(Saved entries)
◆ ◆ ◆ ◆ ◆
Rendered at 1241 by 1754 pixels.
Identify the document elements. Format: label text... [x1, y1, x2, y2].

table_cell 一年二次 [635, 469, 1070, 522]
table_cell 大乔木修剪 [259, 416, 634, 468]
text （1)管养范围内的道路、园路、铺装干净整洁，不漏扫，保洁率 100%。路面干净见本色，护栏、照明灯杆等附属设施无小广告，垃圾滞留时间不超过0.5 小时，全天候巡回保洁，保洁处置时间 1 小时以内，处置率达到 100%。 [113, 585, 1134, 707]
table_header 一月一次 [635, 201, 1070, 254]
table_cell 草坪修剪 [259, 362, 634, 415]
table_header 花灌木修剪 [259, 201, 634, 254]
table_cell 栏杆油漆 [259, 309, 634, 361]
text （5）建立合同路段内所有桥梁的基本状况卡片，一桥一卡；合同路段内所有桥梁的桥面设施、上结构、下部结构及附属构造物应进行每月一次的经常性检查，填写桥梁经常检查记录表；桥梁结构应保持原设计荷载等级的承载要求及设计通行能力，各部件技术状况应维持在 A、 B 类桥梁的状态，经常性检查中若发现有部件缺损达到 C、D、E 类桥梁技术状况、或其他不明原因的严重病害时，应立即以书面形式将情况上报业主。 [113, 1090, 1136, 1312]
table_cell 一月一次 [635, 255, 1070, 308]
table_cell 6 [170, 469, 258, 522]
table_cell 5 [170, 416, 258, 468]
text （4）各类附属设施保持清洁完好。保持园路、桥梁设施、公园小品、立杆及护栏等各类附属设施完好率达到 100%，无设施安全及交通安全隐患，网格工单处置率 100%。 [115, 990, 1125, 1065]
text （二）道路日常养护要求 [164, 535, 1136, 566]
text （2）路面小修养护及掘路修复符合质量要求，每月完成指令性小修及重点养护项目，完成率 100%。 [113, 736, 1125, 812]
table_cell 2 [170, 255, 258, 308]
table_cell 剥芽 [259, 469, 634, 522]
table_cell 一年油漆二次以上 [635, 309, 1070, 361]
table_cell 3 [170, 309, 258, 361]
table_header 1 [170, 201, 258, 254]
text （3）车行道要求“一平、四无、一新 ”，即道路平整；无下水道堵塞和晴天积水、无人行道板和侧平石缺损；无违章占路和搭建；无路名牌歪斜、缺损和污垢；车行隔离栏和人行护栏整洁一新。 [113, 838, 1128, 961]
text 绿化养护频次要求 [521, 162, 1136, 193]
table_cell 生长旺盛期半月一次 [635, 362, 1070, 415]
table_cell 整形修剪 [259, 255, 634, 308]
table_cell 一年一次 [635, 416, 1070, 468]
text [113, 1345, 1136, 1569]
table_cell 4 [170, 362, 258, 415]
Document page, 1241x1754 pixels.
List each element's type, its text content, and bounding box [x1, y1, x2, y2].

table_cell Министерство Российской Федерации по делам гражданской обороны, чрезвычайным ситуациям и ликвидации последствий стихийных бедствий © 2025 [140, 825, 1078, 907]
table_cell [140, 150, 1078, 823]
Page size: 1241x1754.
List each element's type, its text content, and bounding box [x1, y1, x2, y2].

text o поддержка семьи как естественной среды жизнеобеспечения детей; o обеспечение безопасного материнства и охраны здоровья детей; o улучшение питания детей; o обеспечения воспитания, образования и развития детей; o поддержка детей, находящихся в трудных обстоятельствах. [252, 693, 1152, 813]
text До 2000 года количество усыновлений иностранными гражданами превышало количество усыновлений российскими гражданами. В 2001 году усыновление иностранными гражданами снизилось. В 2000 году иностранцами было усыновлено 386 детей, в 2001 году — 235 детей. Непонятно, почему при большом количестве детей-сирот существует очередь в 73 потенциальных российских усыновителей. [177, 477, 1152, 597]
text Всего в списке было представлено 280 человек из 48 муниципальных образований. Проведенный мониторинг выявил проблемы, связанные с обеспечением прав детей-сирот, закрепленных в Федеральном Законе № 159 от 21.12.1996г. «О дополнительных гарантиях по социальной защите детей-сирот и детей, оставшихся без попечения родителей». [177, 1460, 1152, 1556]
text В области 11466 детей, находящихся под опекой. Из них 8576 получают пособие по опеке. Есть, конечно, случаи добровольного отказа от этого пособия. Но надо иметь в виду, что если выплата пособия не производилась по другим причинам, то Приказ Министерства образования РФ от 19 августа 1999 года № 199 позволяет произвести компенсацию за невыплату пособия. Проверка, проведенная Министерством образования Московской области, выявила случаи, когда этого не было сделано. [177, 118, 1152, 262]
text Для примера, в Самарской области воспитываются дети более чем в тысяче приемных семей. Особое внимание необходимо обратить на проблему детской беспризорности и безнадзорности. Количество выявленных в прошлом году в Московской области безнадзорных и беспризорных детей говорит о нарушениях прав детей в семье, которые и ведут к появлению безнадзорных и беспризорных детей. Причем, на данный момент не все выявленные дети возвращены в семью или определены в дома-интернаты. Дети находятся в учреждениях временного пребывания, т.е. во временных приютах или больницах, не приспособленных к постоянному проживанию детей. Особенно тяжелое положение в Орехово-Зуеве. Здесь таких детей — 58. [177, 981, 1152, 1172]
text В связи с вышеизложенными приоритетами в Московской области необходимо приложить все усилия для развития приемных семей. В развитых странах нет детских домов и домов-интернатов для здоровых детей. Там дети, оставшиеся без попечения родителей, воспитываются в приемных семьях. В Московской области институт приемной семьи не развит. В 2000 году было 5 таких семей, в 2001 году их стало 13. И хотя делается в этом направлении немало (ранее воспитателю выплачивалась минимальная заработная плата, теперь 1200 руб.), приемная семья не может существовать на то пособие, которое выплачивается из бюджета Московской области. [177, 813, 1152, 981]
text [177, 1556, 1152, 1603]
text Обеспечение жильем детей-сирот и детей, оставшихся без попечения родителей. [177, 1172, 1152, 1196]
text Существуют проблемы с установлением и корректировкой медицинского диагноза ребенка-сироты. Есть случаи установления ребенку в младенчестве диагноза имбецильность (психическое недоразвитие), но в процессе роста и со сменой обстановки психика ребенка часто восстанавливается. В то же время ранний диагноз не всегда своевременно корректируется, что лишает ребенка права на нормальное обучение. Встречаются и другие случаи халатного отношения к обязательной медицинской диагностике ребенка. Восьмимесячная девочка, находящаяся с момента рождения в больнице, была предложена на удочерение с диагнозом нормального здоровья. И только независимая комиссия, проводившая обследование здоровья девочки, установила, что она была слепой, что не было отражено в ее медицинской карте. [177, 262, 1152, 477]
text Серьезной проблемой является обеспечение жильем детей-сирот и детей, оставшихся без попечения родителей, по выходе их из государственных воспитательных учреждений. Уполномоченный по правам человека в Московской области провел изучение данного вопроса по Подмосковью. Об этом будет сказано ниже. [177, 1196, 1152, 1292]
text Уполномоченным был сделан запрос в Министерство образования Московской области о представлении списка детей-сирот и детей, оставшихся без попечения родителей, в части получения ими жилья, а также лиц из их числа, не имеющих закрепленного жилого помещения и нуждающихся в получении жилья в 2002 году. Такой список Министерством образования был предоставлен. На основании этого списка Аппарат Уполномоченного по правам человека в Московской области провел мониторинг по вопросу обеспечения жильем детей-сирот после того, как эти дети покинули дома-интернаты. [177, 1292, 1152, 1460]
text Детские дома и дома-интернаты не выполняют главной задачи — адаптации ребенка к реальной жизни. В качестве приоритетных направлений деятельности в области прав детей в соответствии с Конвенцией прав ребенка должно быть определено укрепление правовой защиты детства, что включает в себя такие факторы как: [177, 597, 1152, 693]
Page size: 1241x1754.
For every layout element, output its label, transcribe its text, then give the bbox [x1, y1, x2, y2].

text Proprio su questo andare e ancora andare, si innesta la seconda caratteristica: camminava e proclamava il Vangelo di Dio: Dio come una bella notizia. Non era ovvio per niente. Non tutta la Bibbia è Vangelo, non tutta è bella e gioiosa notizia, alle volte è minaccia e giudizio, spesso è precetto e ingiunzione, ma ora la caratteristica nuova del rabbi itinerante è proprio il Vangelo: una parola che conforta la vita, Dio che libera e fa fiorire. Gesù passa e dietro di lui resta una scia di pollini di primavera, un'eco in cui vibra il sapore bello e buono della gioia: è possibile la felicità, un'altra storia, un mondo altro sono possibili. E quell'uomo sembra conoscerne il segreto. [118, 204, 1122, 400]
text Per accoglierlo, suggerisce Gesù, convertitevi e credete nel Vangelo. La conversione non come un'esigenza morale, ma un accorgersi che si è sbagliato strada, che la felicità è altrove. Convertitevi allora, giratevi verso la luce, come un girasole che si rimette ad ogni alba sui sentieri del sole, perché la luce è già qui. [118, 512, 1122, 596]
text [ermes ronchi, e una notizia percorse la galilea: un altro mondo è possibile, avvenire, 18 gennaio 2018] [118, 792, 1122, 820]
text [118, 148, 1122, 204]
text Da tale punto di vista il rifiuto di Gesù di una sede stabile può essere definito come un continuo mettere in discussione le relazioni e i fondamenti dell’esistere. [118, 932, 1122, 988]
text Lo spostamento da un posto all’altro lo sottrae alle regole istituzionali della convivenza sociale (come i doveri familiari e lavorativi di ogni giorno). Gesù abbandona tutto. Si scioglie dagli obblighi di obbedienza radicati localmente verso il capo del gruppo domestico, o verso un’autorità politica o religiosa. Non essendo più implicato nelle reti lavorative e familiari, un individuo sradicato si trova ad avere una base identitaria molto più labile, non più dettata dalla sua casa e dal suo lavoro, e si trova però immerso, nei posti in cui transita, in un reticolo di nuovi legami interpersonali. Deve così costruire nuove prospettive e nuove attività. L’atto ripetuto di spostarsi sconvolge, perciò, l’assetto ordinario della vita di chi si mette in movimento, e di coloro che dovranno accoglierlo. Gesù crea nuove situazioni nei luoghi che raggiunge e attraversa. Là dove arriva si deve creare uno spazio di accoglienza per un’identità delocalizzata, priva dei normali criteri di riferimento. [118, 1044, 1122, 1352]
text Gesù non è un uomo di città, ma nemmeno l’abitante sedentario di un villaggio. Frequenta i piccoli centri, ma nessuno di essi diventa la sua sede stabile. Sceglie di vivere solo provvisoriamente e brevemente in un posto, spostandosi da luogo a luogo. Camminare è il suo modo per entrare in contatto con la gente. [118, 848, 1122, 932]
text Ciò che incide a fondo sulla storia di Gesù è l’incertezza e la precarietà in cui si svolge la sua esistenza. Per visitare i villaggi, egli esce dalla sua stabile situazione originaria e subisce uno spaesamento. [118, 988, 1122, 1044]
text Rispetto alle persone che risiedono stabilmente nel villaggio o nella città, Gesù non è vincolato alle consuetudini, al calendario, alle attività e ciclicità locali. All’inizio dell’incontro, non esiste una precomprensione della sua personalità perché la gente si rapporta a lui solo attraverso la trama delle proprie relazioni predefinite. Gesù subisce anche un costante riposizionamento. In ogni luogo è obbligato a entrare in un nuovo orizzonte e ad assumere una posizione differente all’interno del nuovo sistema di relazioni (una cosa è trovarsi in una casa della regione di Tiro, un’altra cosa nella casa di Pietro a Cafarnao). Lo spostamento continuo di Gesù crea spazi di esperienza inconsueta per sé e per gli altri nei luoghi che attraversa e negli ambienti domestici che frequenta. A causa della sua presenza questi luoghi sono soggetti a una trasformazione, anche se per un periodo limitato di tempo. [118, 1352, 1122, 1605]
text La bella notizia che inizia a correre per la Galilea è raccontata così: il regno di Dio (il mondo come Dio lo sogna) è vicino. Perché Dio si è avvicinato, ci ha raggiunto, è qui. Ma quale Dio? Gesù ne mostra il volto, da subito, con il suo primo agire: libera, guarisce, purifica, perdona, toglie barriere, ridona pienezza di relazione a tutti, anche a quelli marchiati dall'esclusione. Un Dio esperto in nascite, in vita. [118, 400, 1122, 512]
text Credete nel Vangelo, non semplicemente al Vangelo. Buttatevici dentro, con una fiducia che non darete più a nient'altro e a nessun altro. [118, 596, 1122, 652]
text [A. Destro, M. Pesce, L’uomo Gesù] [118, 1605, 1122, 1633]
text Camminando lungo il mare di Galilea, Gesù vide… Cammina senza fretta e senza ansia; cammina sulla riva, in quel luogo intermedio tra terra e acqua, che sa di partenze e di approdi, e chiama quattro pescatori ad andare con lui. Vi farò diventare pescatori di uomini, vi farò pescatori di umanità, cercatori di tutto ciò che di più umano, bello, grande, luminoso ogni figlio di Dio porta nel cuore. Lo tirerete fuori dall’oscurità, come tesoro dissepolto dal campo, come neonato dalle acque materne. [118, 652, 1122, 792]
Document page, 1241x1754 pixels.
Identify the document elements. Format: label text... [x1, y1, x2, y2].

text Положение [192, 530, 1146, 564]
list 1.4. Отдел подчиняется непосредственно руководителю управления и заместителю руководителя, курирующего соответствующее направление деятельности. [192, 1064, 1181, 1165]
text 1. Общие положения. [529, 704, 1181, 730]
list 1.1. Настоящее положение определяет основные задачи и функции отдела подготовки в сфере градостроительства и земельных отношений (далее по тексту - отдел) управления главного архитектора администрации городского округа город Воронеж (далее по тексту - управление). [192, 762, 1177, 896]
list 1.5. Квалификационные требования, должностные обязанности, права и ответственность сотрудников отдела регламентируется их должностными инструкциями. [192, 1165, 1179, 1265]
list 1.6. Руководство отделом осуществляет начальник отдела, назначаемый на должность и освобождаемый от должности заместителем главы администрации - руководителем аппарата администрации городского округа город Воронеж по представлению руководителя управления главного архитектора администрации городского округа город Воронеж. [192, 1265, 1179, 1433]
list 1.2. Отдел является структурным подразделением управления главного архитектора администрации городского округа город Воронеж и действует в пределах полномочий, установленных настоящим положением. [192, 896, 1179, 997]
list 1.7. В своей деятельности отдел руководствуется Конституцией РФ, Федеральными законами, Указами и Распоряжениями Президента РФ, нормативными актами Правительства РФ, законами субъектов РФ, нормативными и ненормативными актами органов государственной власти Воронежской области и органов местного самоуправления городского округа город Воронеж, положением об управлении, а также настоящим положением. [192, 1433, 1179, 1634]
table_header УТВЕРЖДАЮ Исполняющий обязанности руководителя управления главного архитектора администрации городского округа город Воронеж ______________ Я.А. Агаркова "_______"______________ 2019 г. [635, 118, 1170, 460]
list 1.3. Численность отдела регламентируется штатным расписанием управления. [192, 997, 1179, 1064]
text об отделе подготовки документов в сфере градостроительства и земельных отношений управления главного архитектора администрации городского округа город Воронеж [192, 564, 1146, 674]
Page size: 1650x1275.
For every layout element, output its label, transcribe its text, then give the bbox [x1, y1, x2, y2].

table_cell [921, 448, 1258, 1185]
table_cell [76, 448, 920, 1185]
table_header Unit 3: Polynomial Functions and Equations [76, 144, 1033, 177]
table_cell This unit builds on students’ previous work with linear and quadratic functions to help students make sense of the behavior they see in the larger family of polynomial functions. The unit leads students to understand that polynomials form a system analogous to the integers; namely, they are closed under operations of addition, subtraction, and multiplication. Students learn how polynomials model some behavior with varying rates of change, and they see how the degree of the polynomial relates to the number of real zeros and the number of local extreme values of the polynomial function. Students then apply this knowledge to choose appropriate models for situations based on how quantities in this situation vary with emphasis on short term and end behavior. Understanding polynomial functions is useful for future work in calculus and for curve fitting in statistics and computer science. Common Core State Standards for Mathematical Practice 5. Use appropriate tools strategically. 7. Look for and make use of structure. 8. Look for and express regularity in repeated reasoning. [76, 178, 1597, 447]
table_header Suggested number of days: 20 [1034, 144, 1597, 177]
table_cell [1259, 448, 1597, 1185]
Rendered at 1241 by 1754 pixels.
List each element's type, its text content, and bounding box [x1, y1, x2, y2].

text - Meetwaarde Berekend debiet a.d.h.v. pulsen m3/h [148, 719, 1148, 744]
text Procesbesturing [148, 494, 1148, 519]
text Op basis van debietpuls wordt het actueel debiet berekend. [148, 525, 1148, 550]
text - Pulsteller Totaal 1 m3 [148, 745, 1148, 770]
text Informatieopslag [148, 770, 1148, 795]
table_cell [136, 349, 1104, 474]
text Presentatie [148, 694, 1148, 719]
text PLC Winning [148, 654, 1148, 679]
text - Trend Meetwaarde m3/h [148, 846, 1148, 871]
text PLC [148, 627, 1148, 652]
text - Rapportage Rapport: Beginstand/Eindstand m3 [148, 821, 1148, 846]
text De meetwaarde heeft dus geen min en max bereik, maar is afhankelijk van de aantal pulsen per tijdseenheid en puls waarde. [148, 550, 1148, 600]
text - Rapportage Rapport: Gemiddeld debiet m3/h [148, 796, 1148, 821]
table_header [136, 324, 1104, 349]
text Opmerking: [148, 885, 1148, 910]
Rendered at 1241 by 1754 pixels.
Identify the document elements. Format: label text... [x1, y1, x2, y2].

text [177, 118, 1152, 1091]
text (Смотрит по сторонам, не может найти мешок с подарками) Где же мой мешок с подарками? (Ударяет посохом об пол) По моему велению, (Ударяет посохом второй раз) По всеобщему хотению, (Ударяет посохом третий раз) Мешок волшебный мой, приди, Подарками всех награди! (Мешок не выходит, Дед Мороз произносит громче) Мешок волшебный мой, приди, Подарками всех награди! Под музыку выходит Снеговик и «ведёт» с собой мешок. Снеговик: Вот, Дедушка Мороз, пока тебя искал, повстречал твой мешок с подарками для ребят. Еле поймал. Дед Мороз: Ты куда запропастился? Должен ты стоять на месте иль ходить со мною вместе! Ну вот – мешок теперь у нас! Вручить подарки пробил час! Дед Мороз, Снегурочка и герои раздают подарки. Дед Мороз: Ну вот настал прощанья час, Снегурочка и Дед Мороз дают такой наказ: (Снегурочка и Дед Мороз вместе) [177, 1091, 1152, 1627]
◆ ◆ ◆ ◆ ◆
• Exercise directions: State the count of lines in the data holding the word "accoglierlo", adding nothing to it.

• Solution to the exercise: 2